Am Wed, 17 Dec 2008 18:22:36 +0530 schrieb Jatheendra <jatheendra@gmail.com>:
A patch for adding VerifySignature options in pacman.conf
From your other mail: ------------ These patches will add VerifySig option to pacman.conf. VerifySig takes options Always, Optional or Never [repo-name] Server = ServerName VerifySig = Always Include = IncludePath ------------ I've not tested your patch (today evening maybe), but i am not very happy with this triple state. If i choose to use a repo which offers signed packages then i want the "full program", so if something wrong with one package i don't want it get installed/upgraded.
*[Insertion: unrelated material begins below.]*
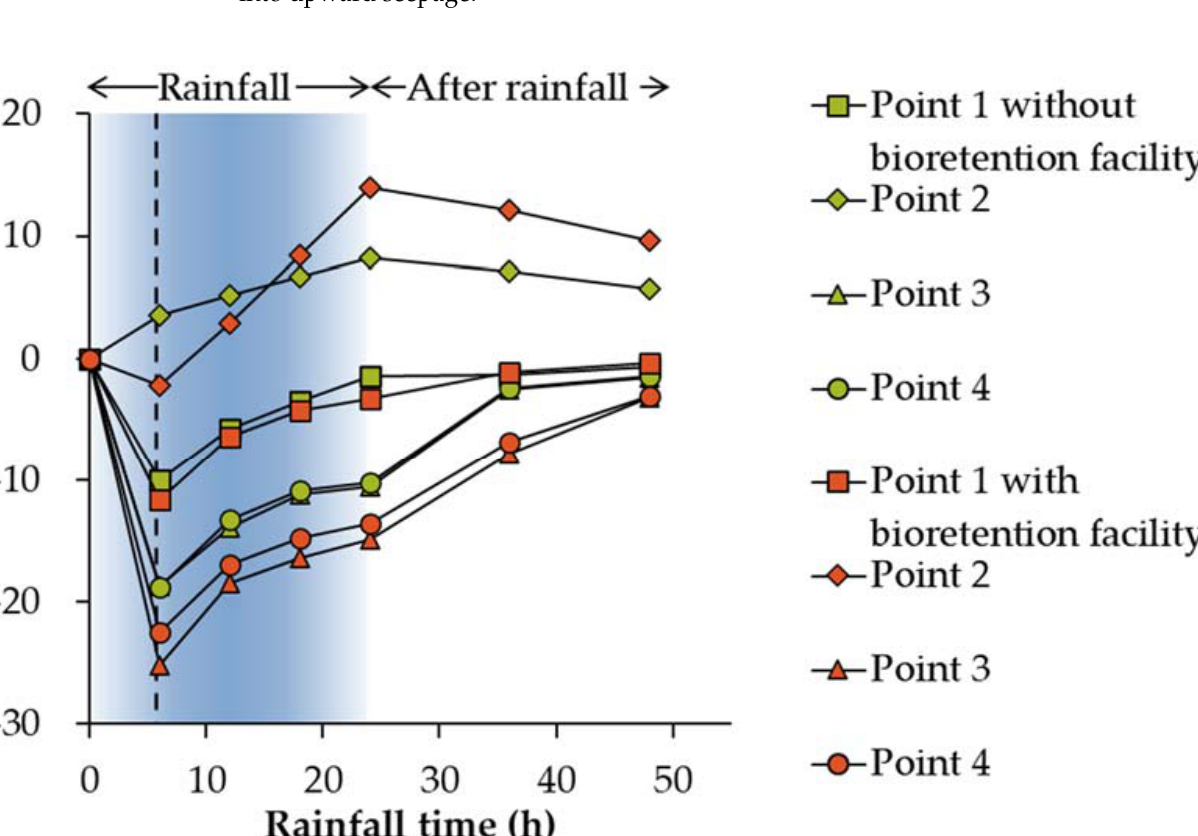
Figure 8 is a graph of the water flow velocity at different control points. In the figure, a positive value means that the direction of water flow is upward along the Z -axis, and a negative value means that the direction of water flow is downward along the Z -axis. The flow velocity curves of different control points were analyzed. In the initial rainfall period of 0–6 h, the flow velocity of control point 1 increased to 9.97 cm/d, control point 2 to 3.52 cm/d, control point 3 to 18.63 cm/d, and control point 4 to 18.74 cm/d. The flow velocity at all four control points increased linearly with the rainfall time, indicating that the slope soil saturated faster in the early rainfall stage, the flow velocity increased greatly, and the water flow at each control point flowed down to the unsaturated soil along the gravity direction. In the middle and late period of rainfall (6–24 h), the flow velocity at control point 1, control point 3, and control point 4 decreased gradually from 9.97 cm/d to 1.45 cm/d, 18.63 cm/d to 10.57 cm/d, and from 18.74 cm/d to 10.19 cm/d under the condition of no biological retention facilities. The flow velocity at control point 2 gradually increased from 3.52 cm/d to 8.21 cm/d, and meanwhile, the flow at control point 2 changed into upward seepage.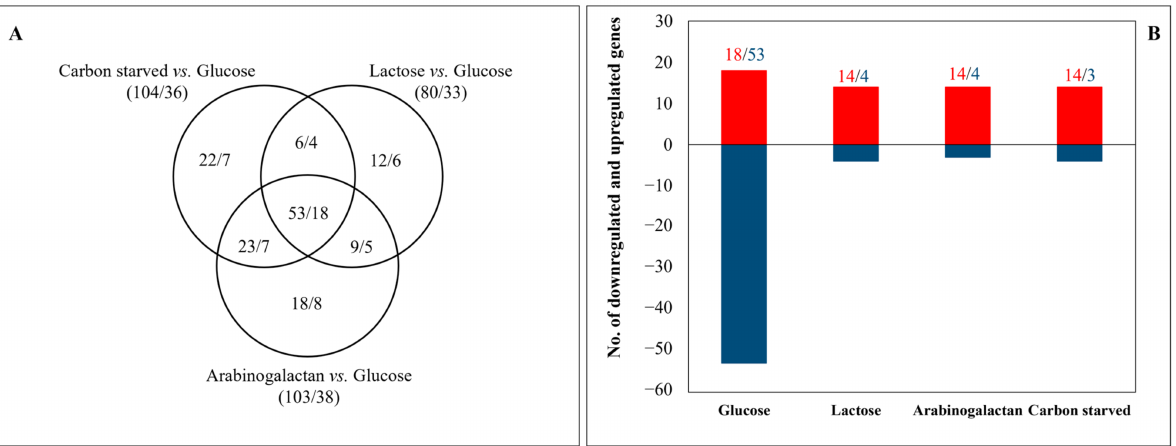
Figure 3. Distribution of carbon-stress-responsive ( A ) and culture-specific ( B ) transcription factor genes among the cultures. Figures represent the number of upregulated/downregulated transcription factor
And if i have a repo without signing then i don't put the option in the repo section of pacman.conf. I found my suggestion has mor advantages, ex.: ------------ [core] Keyring = /etc/pacman.d/gpg/devel.gpg ... [community] Keyring = /etc/pacman.d/gpg/community.gpg ... [myrepo] ... [yaourt] Keyring = /etc/pacman.d/gpg/fr-repo.gpg ... ------------ a) The Keyring= Option indicates pacman if the signing framework should be used b) This var signals pacman where to find the public keyring for this repo. AND we could have different keyrings for repos. Ex.: the TU (if community packages get signed) fluctuation is IMHO bigger than on the Developers side. So keyring updates are more often necassary on community/TU side. And myself find it better to have the TUs signatures/trustlevel not in the same keyring like developers (core,extra) keyring for package signing. c) With this var a extern repo (ex. the france yaourt repo) could offers also signed packages - and a properly public keyring. I think a little further (currently in the phase were we not finished with programming to maybe avoid false paradigms): - How get the users the keyrings, how get they updated? - How is the trustdb(Trustlevel) handled? Must/should each user first sign each public key in the keyrings (Urghhh!)? Or is it better to deliver both signing framework files for a repo (ex. core): devel.gpg (=the keyring with public keys) and develdb-gpg (=the trustdb file). This trustdb file could could be the arch-web-of-trust where the arch leader for .ex. signes all devel keys, so they are trusted for this keyring pair.